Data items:
******************************

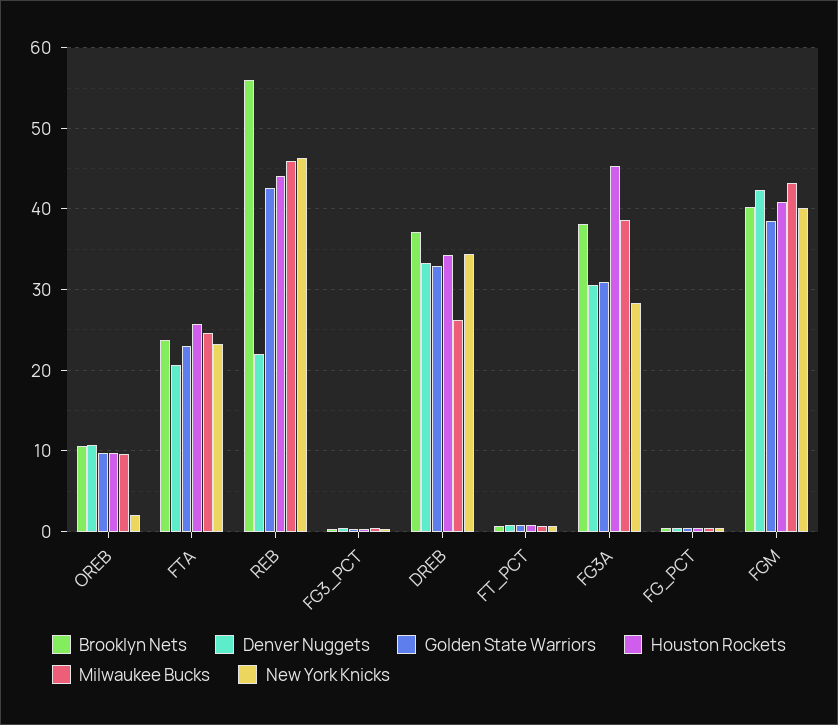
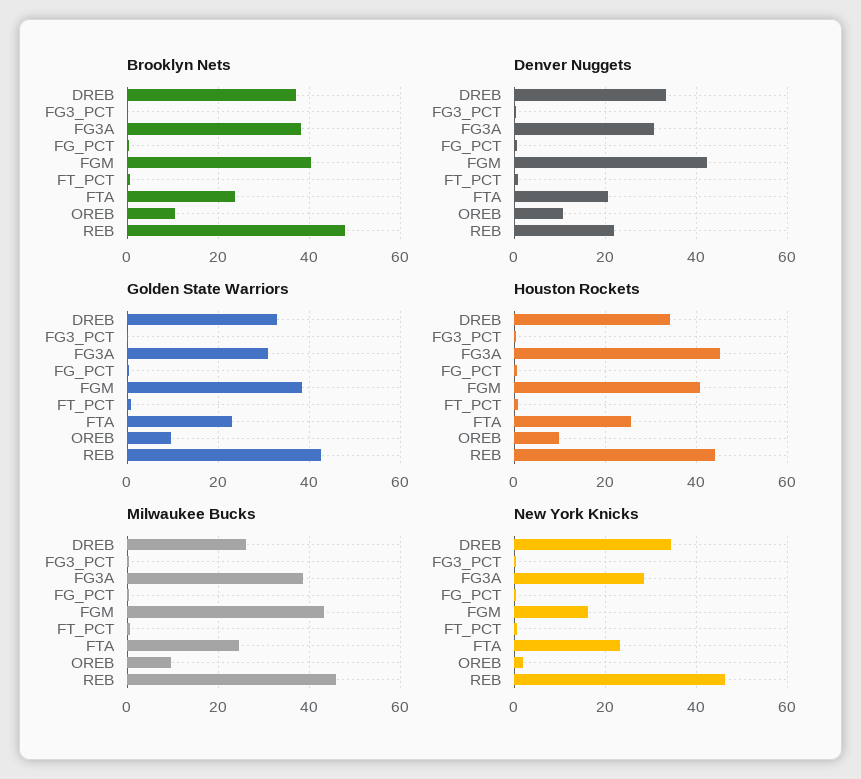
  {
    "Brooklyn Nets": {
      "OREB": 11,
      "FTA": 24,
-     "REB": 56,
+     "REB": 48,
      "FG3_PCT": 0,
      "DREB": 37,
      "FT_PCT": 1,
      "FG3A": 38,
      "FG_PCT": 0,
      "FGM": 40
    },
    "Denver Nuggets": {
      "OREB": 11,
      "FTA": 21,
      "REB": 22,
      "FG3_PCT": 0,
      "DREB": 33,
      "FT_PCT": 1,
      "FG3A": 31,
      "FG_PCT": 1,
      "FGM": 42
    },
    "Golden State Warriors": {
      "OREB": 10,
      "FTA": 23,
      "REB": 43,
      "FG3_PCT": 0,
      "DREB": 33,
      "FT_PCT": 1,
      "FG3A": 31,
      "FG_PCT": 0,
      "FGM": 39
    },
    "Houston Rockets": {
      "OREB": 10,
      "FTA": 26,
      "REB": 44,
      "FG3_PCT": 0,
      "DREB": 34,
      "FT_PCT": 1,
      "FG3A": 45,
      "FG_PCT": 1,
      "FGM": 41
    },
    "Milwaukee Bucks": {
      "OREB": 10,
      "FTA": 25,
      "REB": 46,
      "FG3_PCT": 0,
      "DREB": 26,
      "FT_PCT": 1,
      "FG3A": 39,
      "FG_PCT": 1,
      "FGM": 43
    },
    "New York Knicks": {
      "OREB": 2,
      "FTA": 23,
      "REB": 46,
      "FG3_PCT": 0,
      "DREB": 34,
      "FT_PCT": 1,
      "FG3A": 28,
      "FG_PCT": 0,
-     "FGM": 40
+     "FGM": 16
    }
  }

******************************

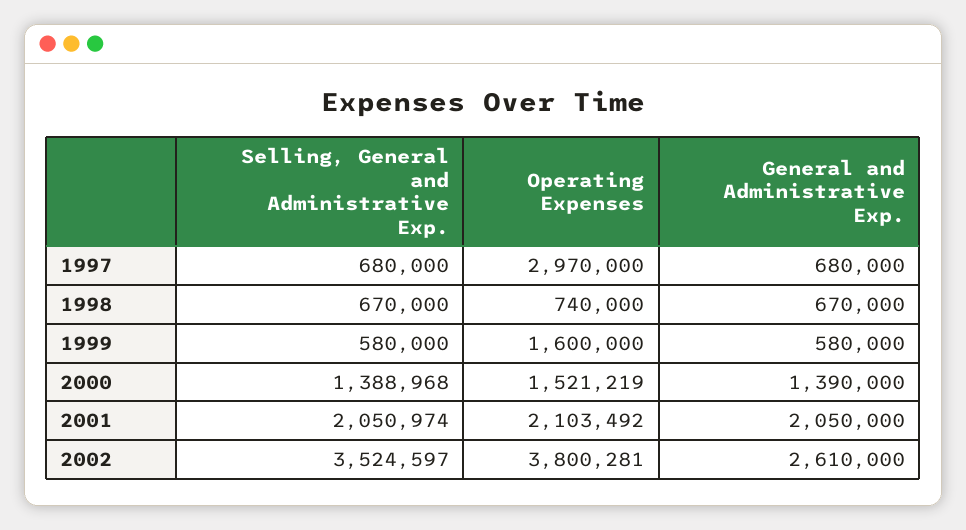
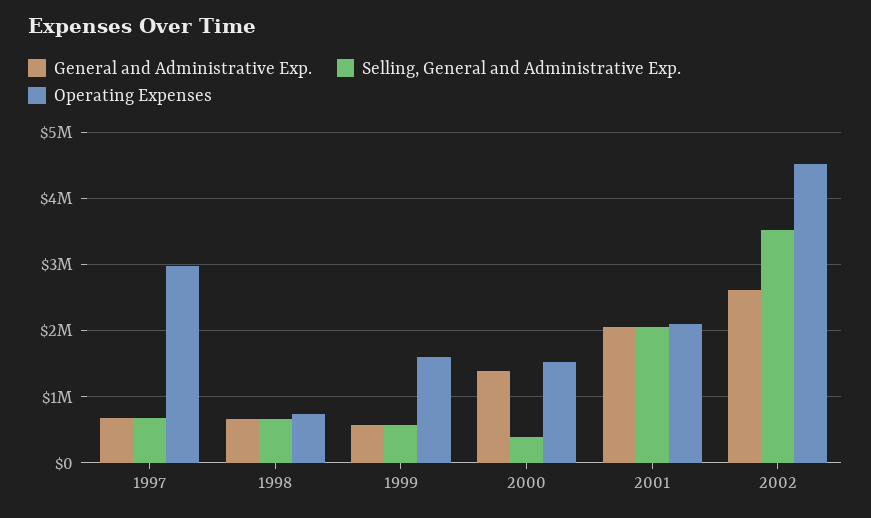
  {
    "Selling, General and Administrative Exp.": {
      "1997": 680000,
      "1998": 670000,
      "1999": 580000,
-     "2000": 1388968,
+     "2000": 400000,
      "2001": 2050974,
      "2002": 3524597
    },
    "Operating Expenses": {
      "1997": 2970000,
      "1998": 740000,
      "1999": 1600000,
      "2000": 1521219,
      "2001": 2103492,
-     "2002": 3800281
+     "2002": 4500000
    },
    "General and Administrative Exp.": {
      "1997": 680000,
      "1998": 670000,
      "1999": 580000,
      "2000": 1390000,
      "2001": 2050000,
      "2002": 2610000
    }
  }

******************************

• [WORK INSTRUCTIONS]: Go through the entries and return each line where the word "General" appears.

• [OUTPUT OF THE TASK]:
    "Selling, General and Administrative Exp.": {
    "General and Administrative Exp.": {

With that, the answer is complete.